Frias demite 174 pareceristas da Lei Rouanet, que dizem não terem sido informados
Papel dos pareceristas era analisar projetos interessados em captar recursos via Lei Rouanet
Foi dispensado pelo governo Bolsonaro, nesta terça-feira, um grupo de 174 pareceristas responsáveis por analisar os projetos culturais que buscam apoio da Lei Rouanet.
Segundo a publicação no Diário Oficial da União que oficializou o descredenciamento, as demissões estão ligadas a reiteradas tentativas de contato formal com os pareceristas. A publicação menciona também um artigo do edital que selecionou os pareceristas, em que se afirma que “emissão de parecer técnico considerado insatisfatório” pode resultar em descredenciamento.
A reportagem entrou em contato com três dos pareceristas descredenciados e todos afirmam que não foram contatados pela Secretaria Especial da Cultura ou por alguma de suas entidades vinculadas, como a Funarte, a Fundação Nacional de Artes.
“Eu estou chocado. A gente é que está com uma dificuldade imensa de se comunicar com eles desde 2017”, afirma o artista e parecerista cultural Ravel Andrade, que atua como parecerista da Secretaria Especial da Cultura desde 2014. “Não respondem nossos emails, não atendem ligação”, diz.
Ele diz que, em seu período de parecerista, a secretaria só enviou quatro demandas de análise de relatório de cumprimento de objeto. Ele afirma ainda que tentou entrar um contato com a secretaria após um problema envolvendo pagamento por seus serviços, mas não conseguiu solucionar o problema.
Pareceristas da Lei Rouanet dizem que Frias quer submissão
Andrade afirma que não cabe ao parecerista definir quais e quantos projetos serão analisados por quem, mas sim se pôr à disposição da Secretaria Especial da Cultura.
A gestora cultura Alexandra Lima, que também está entre os pareceristas descredenciados, diz que só ficou sabendo da dispensa por meio de um grupo de WhatsApp composto por pareceristas. “A justificativa apresentada por eles é que tentaram de todas as maneiras entrar em contato com os pareceristas e não tiveram resposta. Isso não procede, pelo menos não da minha parte”, diz. Ele conta que é parecerista desde 2015 e que nunca foi enviado a ela um projeto para análise.
“Na verdade eles nem entraram em contato. Eu por exemplo não tenho acesso ao Salic [Sistema de Apoio às Leis de Incentivo à Cultura, plataforma da Lei Rouanet] há mais de 40 dias, eu fui bloqueado”, diz o parecerista José Luís de Freitas, também descredenciado.

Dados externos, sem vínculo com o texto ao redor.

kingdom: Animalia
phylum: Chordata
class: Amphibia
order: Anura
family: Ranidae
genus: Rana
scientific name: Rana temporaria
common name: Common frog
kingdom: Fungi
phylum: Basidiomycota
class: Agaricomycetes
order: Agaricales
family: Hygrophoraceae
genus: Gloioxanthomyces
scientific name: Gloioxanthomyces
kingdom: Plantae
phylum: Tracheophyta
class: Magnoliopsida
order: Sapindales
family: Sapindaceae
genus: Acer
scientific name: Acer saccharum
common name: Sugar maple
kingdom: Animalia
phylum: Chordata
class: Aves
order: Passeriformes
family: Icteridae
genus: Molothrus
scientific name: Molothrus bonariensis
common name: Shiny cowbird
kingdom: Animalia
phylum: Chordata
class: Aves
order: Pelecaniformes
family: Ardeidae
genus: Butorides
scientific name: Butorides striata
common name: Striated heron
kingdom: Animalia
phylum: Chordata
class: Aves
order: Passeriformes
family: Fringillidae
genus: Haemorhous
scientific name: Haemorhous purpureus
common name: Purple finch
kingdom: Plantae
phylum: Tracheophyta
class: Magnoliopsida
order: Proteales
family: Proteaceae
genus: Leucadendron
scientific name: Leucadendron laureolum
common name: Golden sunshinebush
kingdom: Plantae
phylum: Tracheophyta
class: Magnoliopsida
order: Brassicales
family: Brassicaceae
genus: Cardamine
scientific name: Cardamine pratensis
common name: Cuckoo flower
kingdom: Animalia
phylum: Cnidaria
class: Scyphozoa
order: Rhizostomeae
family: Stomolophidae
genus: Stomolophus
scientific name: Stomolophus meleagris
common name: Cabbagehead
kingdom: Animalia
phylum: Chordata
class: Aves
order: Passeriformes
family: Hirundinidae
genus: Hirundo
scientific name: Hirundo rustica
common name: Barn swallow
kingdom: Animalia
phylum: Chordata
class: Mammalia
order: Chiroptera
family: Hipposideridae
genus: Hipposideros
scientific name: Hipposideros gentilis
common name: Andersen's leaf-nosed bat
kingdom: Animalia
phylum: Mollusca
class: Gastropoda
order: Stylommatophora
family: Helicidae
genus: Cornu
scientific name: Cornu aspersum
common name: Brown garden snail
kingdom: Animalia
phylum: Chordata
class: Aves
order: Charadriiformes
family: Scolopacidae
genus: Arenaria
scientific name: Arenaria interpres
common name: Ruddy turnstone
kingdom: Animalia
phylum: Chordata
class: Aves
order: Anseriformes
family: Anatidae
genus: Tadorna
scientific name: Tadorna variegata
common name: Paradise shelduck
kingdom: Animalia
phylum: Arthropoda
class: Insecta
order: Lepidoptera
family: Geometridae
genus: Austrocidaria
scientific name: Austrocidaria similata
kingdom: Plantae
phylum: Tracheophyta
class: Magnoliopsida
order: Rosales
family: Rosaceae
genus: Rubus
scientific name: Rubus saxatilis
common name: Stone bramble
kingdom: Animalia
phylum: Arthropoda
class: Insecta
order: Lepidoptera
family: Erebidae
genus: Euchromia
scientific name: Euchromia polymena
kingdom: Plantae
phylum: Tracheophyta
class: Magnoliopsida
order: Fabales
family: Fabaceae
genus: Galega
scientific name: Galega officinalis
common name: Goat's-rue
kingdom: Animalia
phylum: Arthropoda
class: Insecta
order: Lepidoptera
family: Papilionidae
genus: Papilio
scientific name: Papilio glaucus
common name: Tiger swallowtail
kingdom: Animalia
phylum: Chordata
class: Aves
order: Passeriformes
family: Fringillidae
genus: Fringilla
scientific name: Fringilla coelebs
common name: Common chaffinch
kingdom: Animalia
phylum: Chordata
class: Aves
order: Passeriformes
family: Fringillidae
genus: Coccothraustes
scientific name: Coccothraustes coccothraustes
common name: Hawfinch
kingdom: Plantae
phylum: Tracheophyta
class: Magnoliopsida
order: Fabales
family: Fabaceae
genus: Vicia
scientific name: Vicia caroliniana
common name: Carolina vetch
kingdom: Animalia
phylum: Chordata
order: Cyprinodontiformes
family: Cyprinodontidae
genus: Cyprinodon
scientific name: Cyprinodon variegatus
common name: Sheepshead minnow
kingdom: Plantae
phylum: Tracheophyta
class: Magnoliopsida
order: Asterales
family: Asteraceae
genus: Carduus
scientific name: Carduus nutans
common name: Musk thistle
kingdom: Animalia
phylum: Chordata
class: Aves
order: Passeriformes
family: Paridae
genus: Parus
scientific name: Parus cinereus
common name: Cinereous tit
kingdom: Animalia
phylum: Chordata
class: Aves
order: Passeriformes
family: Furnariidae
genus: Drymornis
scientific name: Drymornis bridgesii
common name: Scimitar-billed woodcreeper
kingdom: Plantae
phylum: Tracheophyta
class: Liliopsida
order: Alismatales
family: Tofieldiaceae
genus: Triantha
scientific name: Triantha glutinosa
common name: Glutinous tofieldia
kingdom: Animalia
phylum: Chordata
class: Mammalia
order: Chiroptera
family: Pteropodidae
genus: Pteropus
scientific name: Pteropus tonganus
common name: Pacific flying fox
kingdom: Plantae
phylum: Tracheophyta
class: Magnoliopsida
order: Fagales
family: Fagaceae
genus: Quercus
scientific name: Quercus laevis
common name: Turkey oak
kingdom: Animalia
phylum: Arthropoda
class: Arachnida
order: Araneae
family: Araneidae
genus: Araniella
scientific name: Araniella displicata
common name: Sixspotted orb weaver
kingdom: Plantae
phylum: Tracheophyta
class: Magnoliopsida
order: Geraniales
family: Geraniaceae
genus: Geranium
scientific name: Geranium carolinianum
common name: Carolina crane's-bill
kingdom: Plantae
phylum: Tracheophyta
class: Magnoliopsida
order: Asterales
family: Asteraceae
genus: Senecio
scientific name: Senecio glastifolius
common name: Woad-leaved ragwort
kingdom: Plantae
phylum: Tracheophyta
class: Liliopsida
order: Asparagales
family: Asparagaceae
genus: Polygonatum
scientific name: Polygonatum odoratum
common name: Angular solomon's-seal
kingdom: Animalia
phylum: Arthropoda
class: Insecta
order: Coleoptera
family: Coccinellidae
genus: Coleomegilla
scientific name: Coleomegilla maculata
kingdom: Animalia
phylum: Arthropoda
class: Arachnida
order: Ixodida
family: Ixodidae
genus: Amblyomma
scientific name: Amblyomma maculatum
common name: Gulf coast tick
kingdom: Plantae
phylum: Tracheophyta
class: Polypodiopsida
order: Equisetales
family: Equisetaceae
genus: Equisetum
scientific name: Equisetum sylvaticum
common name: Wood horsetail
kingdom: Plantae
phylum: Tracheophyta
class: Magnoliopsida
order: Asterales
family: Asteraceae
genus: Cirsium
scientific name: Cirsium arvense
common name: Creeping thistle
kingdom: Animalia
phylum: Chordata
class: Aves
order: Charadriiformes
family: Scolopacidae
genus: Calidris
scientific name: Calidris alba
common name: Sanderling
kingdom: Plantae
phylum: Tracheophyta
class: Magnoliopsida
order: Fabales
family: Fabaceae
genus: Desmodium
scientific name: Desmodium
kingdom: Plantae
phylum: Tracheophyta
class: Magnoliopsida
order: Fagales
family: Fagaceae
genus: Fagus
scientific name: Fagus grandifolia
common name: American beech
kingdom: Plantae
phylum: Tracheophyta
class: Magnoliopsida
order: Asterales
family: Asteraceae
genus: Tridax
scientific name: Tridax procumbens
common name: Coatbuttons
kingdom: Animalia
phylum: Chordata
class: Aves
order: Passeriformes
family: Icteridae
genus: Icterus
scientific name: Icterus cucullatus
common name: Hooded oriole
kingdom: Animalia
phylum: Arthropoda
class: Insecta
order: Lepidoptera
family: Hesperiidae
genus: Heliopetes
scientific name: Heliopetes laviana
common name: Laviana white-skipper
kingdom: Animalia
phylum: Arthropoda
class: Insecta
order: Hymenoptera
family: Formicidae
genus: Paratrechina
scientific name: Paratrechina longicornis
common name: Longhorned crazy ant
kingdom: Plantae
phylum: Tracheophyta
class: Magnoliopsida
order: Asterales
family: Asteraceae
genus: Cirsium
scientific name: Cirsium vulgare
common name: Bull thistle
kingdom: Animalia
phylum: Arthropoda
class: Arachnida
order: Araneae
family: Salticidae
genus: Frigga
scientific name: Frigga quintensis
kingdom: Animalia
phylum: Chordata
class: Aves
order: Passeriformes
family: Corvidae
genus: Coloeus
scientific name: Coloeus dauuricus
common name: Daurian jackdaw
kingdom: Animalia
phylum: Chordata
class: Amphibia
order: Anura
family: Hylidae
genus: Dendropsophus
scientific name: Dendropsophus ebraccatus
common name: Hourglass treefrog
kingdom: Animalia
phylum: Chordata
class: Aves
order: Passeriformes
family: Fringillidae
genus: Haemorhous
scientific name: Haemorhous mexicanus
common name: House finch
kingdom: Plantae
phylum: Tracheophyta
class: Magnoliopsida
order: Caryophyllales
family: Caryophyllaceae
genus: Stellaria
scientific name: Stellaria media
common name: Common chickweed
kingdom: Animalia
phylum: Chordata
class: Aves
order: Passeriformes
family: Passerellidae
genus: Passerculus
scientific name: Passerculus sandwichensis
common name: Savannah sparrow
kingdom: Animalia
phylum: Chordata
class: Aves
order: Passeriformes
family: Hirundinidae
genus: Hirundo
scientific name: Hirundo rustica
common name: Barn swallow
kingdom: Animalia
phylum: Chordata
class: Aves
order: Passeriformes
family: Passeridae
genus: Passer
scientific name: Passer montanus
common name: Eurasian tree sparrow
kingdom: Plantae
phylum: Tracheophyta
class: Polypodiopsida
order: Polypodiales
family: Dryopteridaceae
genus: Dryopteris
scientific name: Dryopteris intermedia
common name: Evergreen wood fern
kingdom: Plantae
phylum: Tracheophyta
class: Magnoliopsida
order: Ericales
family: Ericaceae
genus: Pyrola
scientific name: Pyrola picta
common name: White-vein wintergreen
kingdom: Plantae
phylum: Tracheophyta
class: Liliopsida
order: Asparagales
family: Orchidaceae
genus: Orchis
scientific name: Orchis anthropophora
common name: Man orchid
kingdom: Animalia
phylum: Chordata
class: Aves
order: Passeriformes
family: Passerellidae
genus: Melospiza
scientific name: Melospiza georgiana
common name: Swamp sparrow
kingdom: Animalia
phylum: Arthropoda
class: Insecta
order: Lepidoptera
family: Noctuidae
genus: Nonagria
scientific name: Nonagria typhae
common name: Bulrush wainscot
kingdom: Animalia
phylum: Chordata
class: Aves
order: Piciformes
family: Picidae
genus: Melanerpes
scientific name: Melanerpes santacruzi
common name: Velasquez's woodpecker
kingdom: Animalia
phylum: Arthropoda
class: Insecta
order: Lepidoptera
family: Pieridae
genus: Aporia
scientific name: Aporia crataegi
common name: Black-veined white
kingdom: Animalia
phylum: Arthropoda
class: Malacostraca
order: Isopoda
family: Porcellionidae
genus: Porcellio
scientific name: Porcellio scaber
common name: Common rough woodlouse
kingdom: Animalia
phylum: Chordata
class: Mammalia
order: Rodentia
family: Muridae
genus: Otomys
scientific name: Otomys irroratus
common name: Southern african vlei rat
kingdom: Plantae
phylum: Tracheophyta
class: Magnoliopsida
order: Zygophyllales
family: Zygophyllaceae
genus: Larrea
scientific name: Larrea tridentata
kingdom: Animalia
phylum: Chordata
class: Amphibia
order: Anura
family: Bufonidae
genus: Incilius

Segundo ele, o relacionamento da secretaria com os pareceristas é há muito tempo marcado pela desorganização, mesmo antes do governo Bolsonaro. “Eles simplesmente ignoram, deixam de lado, não enviam projeto”, diz Freitas.
“Eu fui cadastrado em 2015 e desde então eu nunca recebi um único projeto da Funarte ou da Biblioteca Nacional. Assim como eu, vários outros pareceristas nunca receberam nada. É uma bagunça”, diz.
Os três pareceristas ouvidos pela reportagem afirmam que costumam fazer postagens abertamente anti-Bolsonaro nas suas redes sociais.
Um recente parecer supostamente técnico citou Deus para reprovar um projeto de um festival de jazz que se dizia antifascista.
A reportagem tentou contato com a Secretaria Especial da Cultura, mas não obteve resposta até o momento desta publicação.
Nas redes sociais, diretora do departamento de fomento indireto da Secretaria Especial de Cultura, Flávia Faria Lima, afirmou que “o grupo de pareceristas que está sendo descredenciado é um grupo que não respondia aos chamados e, portanto, estava prejudicando o setor”. E afirma que “em breve faremos novo chamamento para cobrir este número”.
Os pareceristas são responsáveis pelas análises preliminares dos projetos que pleiteiam captar recursos via Lei Rouanet. Nas fases finais, os projetos são apreciados pela Cnic, a Comissão Nacional de Incentivo à Cultura, que está paralisada há seis meses. Só nesta semana, a gestão Frias lançou um edital para nova composição, que deve entrar em vigor em 2022.